[Written tasks]
• A. According to the column, in which country was the writer's wife born?
• B. Reproduce the stretch of the column from "Final Testament of" through "robbing the cradle." word for word.
• C. List the three things named in the column's paragraph that begins "A melted candle".

[Page text]
==================================================
Final Testament of a May-December Non-Member
- Earl Fowler
- Jan 12
- 12 min read
Updated: Jan 13
Leonardo DiCaprio (age 51) is here for ‘one man bun after another’ … what a career you’ve had, countless iconic performances, you’ve worked with every great director, you’ve won three Golden Globes, an Oscar and the most impressive thing is you were able to accomplish all of that before your girlfriend turned 30. I mean, it’s just insane. — Host Nikki Glaser in her opening monologue at Sunday’s Golden Globes
Earl Fowler
Although only two-and-a-half years older than my wife of almost 40 years, I have not infrequently been accused by people who don’t know this of robbing the cradle.
When I was four, she was half my age. So I admit there’s some validity to the charge.
But mostly it arises from the fact she was born in India and has gorgeous skin and a face that belongs on the cover of Teen Vogue. As a wrinkled, old bald guy of mainly Scandinavian persuasion, I now resemble a deflated pink balloon with strong opinions.
A melted candle that somehow learned to walk. A turtle that stood up straight and started paying taxes. A bleached leather armchair left in the sun, where it gained sentience and back pain.
All of the above. Maybe even the raised thumb DiCaprio gave Glaser, though he’s obviously bored to death by jokes about his penchant for dating younger women.
==================================================
Dataset items:
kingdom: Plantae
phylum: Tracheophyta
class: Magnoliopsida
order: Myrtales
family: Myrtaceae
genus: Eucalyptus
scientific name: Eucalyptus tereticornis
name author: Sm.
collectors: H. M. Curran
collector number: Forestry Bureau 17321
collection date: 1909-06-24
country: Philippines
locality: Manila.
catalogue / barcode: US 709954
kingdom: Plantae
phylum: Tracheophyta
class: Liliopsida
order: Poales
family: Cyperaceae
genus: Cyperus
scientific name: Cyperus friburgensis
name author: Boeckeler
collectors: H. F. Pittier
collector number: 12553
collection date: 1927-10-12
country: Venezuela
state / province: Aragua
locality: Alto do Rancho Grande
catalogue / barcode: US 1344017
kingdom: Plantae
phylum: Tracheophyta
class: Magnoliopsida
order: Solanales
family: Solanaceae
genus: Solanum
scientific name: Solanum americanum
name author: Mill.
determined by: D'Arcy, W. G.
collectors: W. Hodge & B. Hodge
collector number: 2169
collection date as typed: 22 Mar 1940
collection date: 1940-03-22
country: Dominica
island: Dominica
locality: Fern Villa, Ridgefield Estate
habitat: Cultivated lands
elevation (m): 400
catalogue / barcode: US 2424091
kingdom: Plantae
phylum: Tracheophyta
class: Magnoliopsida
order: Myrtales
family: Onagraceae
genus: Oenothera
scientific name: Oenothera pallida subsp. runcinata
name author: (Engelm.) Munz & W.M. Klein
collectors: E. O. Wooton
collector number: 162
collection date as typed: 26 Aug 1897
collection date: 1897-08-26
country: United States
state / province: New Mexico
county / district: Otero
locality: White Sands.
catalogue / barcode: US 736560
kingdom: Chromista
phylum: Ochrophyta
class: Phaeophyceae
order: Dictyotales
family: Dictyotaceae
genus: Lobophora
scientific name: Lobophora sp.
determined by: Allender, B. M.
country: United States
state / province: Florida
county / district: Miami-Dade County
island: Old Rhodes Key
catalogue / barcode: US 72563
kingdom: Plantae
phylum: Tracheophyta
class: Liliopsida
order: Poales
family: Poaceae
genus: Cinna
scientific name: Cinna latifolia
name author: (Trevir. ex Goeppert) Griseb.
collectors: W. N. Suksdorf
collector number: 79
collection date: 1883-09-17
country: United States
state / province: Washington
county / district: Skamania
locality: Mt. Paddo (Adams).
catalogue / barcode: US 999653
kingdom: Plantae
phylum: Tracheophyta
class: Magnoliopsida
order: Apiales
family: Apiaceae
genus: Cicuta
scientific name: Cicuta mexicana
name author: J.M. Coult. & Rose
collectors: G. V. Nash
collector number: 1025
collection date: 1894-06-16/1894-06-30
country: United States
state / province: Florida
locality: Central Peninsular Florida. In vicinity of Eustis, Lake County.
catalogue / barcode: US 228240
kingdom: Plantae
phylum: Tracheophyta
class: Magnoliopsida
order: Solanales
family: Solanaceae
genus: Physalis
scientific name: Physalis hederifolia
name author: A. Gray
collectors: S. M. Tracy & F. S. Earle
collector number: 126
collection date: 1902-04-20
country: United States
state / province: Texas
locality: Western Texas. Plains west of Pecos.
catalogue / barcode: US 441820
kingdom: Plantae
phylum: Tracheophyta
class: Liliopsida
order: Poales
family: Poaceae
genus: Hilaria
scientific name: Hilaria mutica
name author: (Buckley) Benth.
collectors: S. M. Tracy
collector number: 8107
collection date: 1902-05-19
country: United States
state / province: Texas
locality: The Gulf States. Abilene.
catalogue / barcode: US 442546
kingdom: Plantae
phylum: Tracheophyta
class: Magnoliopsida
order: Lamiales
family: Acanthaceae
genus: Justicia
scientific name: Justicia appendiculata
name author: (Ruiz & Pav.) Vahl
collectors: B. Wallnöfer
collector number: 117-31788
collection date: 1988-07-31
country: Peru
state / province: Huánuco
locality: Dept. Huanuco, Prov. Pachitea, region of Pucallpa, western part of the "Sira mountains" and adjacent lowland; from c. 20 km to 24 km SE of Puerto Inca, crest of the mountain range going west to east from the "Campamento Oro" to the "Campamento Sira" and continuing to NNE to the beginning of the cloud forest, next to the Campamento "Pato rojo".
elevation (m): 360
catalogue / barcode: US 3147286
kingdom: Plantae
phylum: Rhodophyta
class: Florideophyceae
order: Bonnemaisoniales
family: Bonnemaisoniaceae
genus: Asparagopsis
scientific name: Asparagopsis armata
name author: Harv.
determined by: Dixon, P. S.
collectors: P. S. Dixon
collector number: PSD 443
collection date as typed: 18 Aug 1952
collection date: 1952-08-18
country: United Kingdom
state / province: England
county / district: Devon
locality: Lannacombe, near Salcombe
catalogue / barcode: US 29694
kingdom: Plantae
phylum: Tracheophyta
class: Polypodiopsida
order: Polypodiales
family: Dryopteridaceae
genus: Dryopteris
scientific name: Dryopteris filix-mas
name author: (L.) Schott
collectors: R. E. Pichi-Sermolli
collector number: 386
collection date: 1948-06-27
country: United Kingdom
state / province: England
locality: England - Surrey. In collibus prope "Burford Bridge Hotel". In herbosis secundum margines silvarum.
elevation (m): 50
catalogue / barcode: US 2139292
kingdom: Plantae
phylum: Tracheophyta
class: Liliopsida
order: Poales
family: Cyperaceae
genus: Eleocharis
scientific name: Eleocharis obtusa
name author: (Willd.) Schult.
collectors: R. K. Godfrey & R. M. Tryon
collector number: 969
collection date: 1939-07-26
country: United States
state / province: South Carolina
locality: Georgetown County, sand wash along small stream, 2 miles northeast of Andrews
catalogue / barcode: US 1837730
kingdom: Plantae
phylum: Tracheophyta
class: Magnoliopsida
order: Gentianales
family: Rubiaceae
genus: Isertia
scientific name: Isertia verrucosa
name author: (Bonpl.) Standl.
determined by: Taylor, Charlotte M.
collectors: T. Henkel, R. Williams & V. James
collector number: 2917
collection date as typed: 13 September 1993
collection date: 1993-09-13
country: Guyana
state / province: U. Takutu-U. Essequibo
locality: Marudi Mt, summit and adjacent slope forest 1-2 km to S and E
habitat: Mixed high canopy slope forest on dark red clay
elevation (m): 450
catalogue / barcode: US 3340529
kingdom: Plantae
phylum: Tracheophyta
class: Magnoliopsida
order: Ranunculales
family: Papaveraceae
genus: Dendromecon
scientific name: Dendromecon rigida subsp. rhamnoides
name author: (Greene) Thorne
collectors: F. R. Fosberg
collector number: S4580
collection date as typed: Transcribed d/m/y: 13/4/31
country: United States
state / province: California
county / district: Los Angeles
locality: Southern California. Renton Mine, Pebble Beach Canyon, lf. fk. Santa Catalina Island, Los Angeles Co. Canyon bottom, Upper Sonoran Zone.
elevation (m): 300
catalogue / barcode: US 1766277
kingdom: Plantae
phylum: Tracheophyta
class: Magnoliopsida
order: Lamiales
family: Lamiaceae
==================================================
[Results by task]
• A. India

• B.
Final Testament of a May-December Non-Member
- Earl Fowler
- Jan 12
- 12 min read
Updated: Jan 13
Leonardo DiCaprio (age 51) is here for ‘one man bun after another’ … what a career you’ve had, countless iconic performances, you’ve worked with every great director, you’ve won three Golden Globes, an Oscar and the most impressive thing is you were able to accomplish all of that before your girlfriend turned 30. I mean, it’s just insane. — Host Nikki Glaser in her opening monologue at Sunday’s Golden Globes
Earl Fowler
Although only two-and-a-half years older than my wife of almost 40 years, I have not infrequently been accused by people who don’t know this of robbing the cradle.

• C.
- A melted candle that somehow learned to walk
- A turtle that stood up straight and started paying taxes
- A bleached leather armchair left in the sun, where it gained sentience and back pain